Given passage:
MsScarlett, maybe you could let us know how you did it, in case there are others with the same problem. It will save them having to start a new thread with the same question.


----------



## MsScarlett (Jan 12, 2010)

Sure! I was putting them in the wrong folder.

I just used the program DVD Catalyst 4 to convert my movie to a Kindle-friendly version (mp4). The program is super easy to use, very self-explanatory. Then, I just plugged in my Fire and copied the movie directly from my computer to the "Movie" folder on the fire. Then, you use the "Personal Videos" app on the Fire, and there are the movies!

I admit I never tinkered much with putting my own movies on the first Fire, mostly because of the memory size, plus I just I never bothered to get around to trying. However, since I have discovered how easy it is, I am having fun loading some of my favorites on my Fire to carry around. Now I can carry around my favorite books _and_ my favorite movies.

Data:
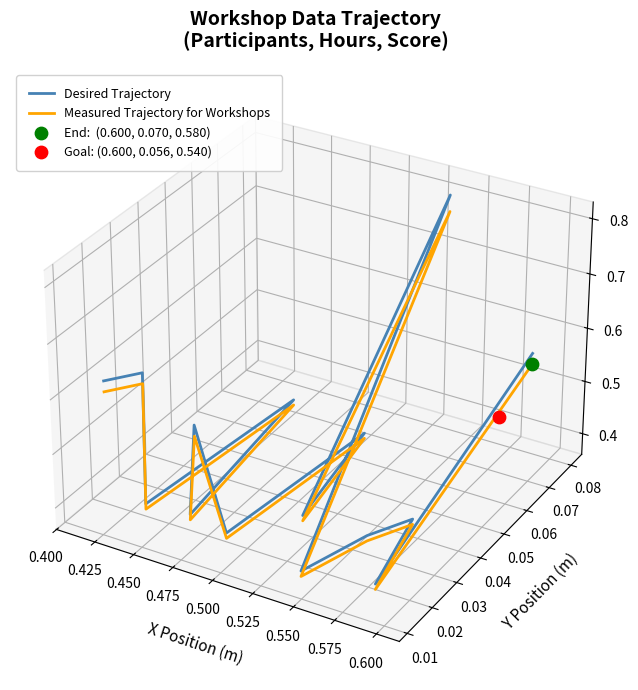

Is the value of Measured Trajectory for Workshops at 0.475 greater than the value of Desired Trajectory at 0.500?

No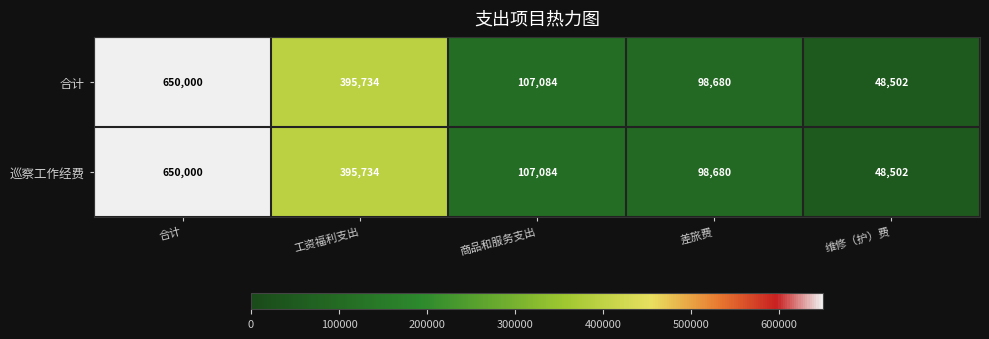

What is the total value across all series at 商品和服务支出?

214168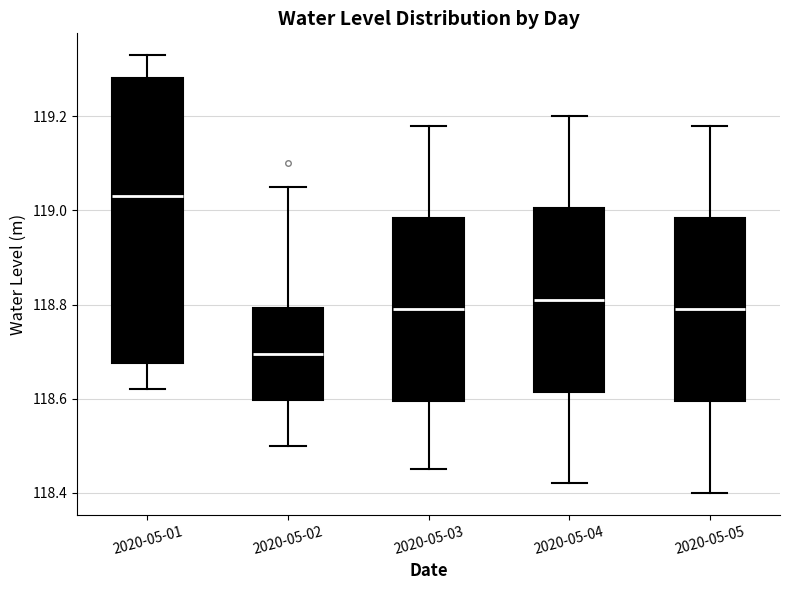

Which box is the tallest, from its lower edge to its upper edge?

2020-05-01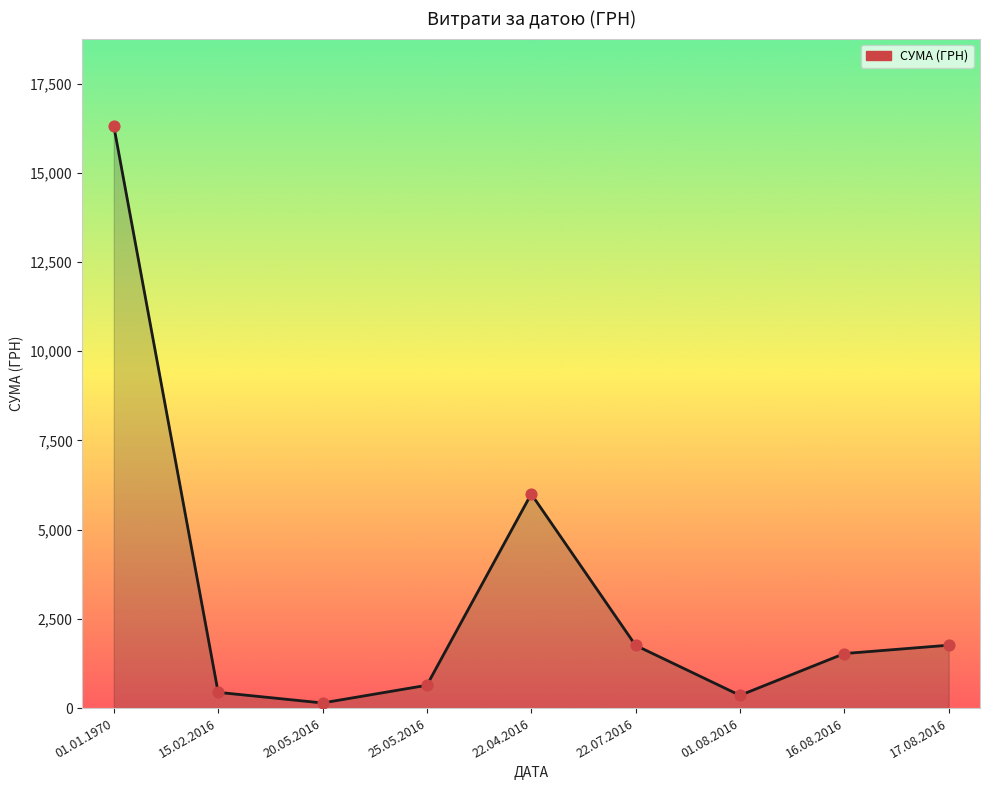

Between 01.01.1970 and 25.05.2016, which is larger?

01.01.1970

==

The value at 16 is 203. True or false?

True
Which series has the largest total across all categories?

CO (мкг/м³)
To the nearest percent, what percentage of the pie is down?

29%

---

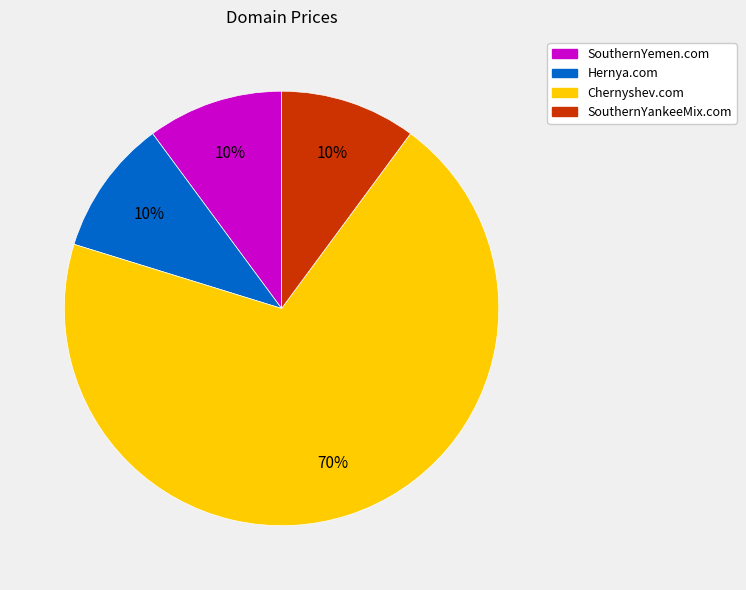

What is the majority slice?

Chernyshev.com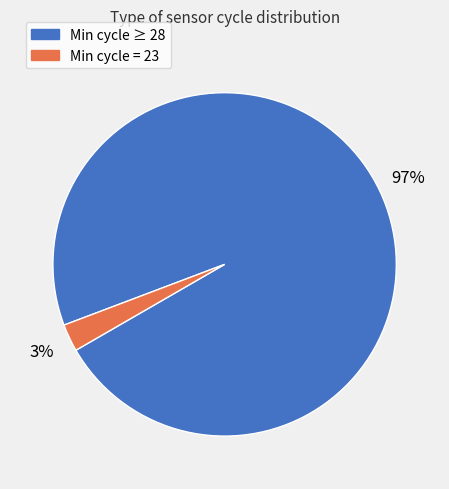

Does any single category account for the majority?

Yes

Task details:
Extend the forum thread about loading personal movies onto a Kindle Fire, adding text that follows on from the last sentence of MsScarlett's reply.

Response area:
----------



## HappyGuy (Nov 3, 2008)

MsScarlett - THANK YOU!!! I've been wondering how to get my movies to play. Didn't know about the Personal Videos app. Woohoo!! This just keeps getting better and better!! Now to find a good music player so I can play my CD collection. Any suggestions?


----------



## Betsy the Quilter (Oct 27, 2008)

Can't you just rip them and use the built-in player?

Also, found this link about all kinds of media:

http://blog.doremisoft.net/knowledge/transfer-and-copy-videophotomusic-to-kindle-fire-hd.html

Betsy


----------



## Cyanide5000 (Aug 30, 2010)

AVC (any video converter) will allow you to do this as well


----------



## HappyGuy (Nov 3, 2008)

Betsy - yes, you can. (I'm just so excited that I haven't taken time to (completely) read the Ultimate Kindle Fire HD Guidebook    )


----------



## MsScarlett (Jan 12, 2010)

Just figured out (thanks to the I Love My Kindle blog!) that the Juice for Roku app will let me play those movies from the Fire on my TV via my Roku.  VERY cool!


----------



## sebat (Nov 16, 2008)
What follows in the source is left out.